§ **WORK TASK**
Work out how many lines in the records contain the word "YangXiaoHei", and give that number alone.

§ **SOURCE INFORMATION**
──────

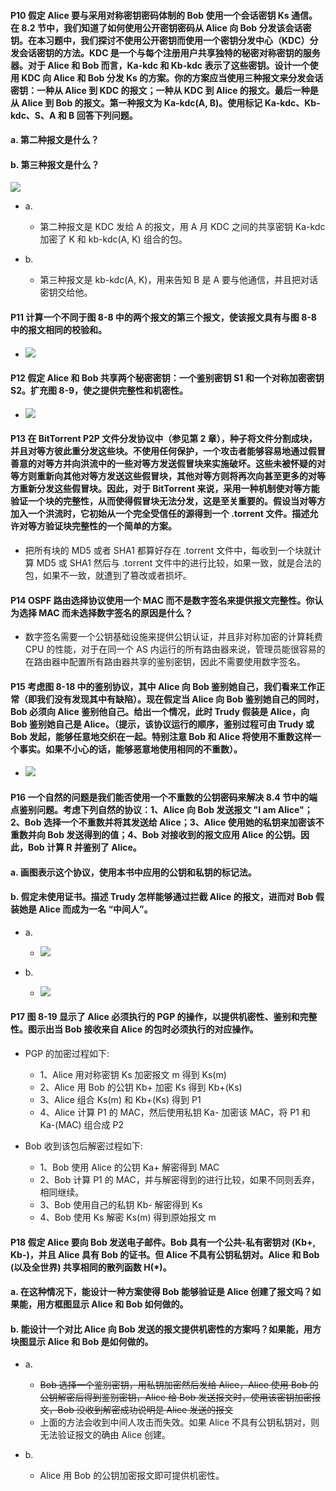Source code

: #### P10 假定 Alice 要与采用对称密钥密码体制的 Bob 使用一个会话密钥 Ks 通信。在 8.2 节中，我们知道了如何使用公开密钥密码从 Alice 向 Bob 分发该会话密钥。在本习题中，我们探讨不使用公开密钥而使用一个密钥分发中心（KDC）分发会话密钥的方法。KDC 是一个与每个注册用户共享独特的秘密对称密钥的服务器。对于 Alice 和 Bob 而言，Ka-kdc 和 Kb-kdc 表示了这些密钥。设计一个使用 KDC 向 Alice 和 Bob 分发 Ks 的方案。你的方案应当使用三种报文来分发会话密钥：一种从 Alice 到 KDC 的报文；一种从 KDC 到 Alice 的报文。最后一种是从 Alice 到 Bob 的报文。第一种报文为 Ka-kdc(A, B)。使用标记 Ka-kdc、Kb-kdc、S、A 和 B 回答下列问题。
#### a. 第二种报文是什么？
#### b. 第三种报文是什么？

  ![](https://github.com/YangXiaoHei/Networking/blob/master/08%20计算机网络中的安全/image/p10.png)
  
  * a.
     * 第二种报文是 KDC 发给 A 的报文，用 A 月 KDC 之间的共享密钥 Ka-kdc 加密了 K 和 kb-kdc(A, K) 组合的包。
    
  * b.
     * 第三种报文是 kb-kdc(A, K)，用来告知 B 是 A 要与他通信，并且把对话密钥交给他。

#### P11 计算一个不同于图 8-8 中的两个报文的第三个报文，使该报文具有与图 8-8 中的报文相同的校验和。
  *  ![](https://github.com/YangXiaoHei/Networking/blob/master/08%20计算机网络中的安全/image/p11.png)
  
#### P12 假定 Alice 和 Bob 共享两个秘密密钥：一个鉴别密钥 S1 和一个对称加密密钥 S2。扩充图 8-9，使之提供完整性和机密性。

   * ![](https://github.com/YangXiaoHei/Networking/blob/master/08%20计算机网络中的安全/image/p12.png)

#### P13 在 BitTorrent P2P 文件分发协议中（参见第 2 章），种子将文件分割成块，并且对等方彼此重分发这些块。不使用任何保护，一个攻击者能够容易地通过假冒善意的对等方并向洪流中的一些对等方发送假冒块来实施破坏。这些未被怀疑的对等方则重新向其他对等方发送这些假冒块，其他对等方则将再次向甚至更多的对等方重新分发这些假冒块。因此，对于 BitTorrent 来说，采用一种机制使对等方能验证一个块的完整性，从而使得假冒块无法分发，这是至关重要的。假设当对等方加入一个洪流时，它初始从一个完全受信任的源得到一个 .torrent 文件。描述允许对等方验证块完整性的一个简单的方案。

   * 把所有块的 MD5 或者 SHA1 都算好存在 .torrent 文件中，每收到一个块就计算 MD5 或 SHA1 然后与 .torrent 文件中的进行比较，如果一致，就是合法的包，如果不一致，就遭到了篡改或者损坏。

#### P14 OSPF 路由选择协议使用一个 MAC 而不是数字签名来提供报文完整性。你认为选择 MAC 而未选择数字签名的原因是什么？

   * 数字签名需要一个公钥基础设施来提供公钥认证，并且非对称加密的计算耗费 CPU 的性能，对于在同一个 AS 内运行的所有路由器来说，管理员能很容易的在路由器中配置所有路由器共享的鉴别密钥，因此不需要使用数字签名。

#### P15 考虑图 8-18 中的鉴别协议，其中 Alice 向 Bob 鉴别她自己，我们看来工作正常（即我们没有发现其中有缺陷）。现在假定当 Alice 向 Bob 鉴别她自己的同时，Bob 必须向 Alice 鉴别他自己。给出一个情况，此时 Trudy 假装是 Alice，向 Bob 鉴别她自己是 Alice。（提示，该协议运行的顺序，鉴别过程可由 Trudy 或 Bob 发起，能够任意地交织在一起。特别注意 Bob 和 Alice 将使用不重数这样一个事实。如果不小心的话，能够恶意地使用相同的不重数）。
 
   * ![](https://github.com/YangXiaoHei/Networking/blob/master/08%20计算机网络中的安全/image/p15.png)

#### P16 一个自然的问题是我们能否使用一个不重数的公钥密码来解决 8.4 节中的端点鉴别问题。考虑下列自然的协议：1、Alice 向 Bob 发送报文 "I am Alice"；2、Bob 选择一个不重数并将其发送给 Alice；3、Alice 使用她的私钥来加密该不重数并向 Bob 发送得到的值；4、Bob 对接收到的报文应用 Alice 的公钥。因此，Bob 计算 R 并鉴别了 Alice。
#### a. 画图表示这个协议，使用本书中应用的公钥和私钥的标记法。 
#### b. 假定未使用证书。描述 Trudy 怎样能够通过拦截 Alice 的报文，进而对 Bob 假装她是 Alice 而成为一名 “中间人”。

   * a.
      *  ![](https://github.com/YangXiaoHei/Networking/blob/master/08%20计算机网络中的安全/image/p16.1.png)

   * b.
      * ![](https://github.com/YangXiaoHei/Networking/blob/master/08%20计算机网络中的安全/image/p16.2.png)

#### P17 图 8-19 显示了 Alice 必须执行的 PGP 的操作，以提供机密性、鉴别和完整性。图示出当 Bob 接收来自 Alice 的包时必须执行的对应操作。

   * PGP 的加密过程如下:
      * 1、Alice 用对称密钥 Ks 加密报文 m 得到 Ks(m)
      * 2、Alice 用 Bob 的公钥 Kb+ 加密 Ks 得到 Kb+(Ks)
      * 3、Alice 组合 Ks(m) 和 Kb+(Ks) 得到 P1
      * 4、Alice 计算 P1 的 MAC，然后使用私钥 Ka- 加密该 MAC，将 P1 和 Ka-(MAC) 组合成 P2
      
   * Bob 收到该包后解密过程如下:
      * 1、Bob 使用 Alice 的公钥 Ka+ 解密得到 MAC
      * 2、Bob 计算 P1 的 MAC，并与解密得到的进行比较，如果不同则丢弃，相同继续。
      * 3、Bob 使用自己的私钥 Kb- 解密得到 Ks
      * 4、Bob 使用 Ks 解密 Ks(m) 得到原始报文 m 

#### P18 假定 Alice 要向 Bob 发送电子邮件。Bob 具有一个公共-私有密钥对 (Kb+, Kb-)，并且 Alice 具有 Bob 的证书。但 Alice 不具有公钥私钥对。Alice 和 Bob (以及全世界) 共享相同的散列函数 H(*)。
#### a. 在这种情况下，能设计一种方案使得 Bob 能够验证是 Alice 创建了报文吗？如果能，用方框图显示 Alice 和 Bob 如何做的。
#### b. 能设计一个对比 Alice 向 Bob 发送的报文提供机密性的方案吗？如果能，用方块图显示 Alice 和 Bob 是如何做的。

   * a.
      * ~~Bob 选择一个鉴别密钥，用私钥加密然后发给 Alice，Alice 使用 Bob 的公钥解密后得到鉴别密钥，Alice 给 Bob 发送报文时，使用该密钥加密报文，Bob 没收到解密成功说明是 Alice 发送的报文~~
      * 上面的方法会收到中间人攻击而失效。如果 Alice 不具有公钥私钥对，则无法验证报文的确由 Alice 创建。

   * b.
      * Alice 用 Bob 的公钥加密报文即可提供机密性。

──────

§ **RESPONSE TO THIS TASK**
6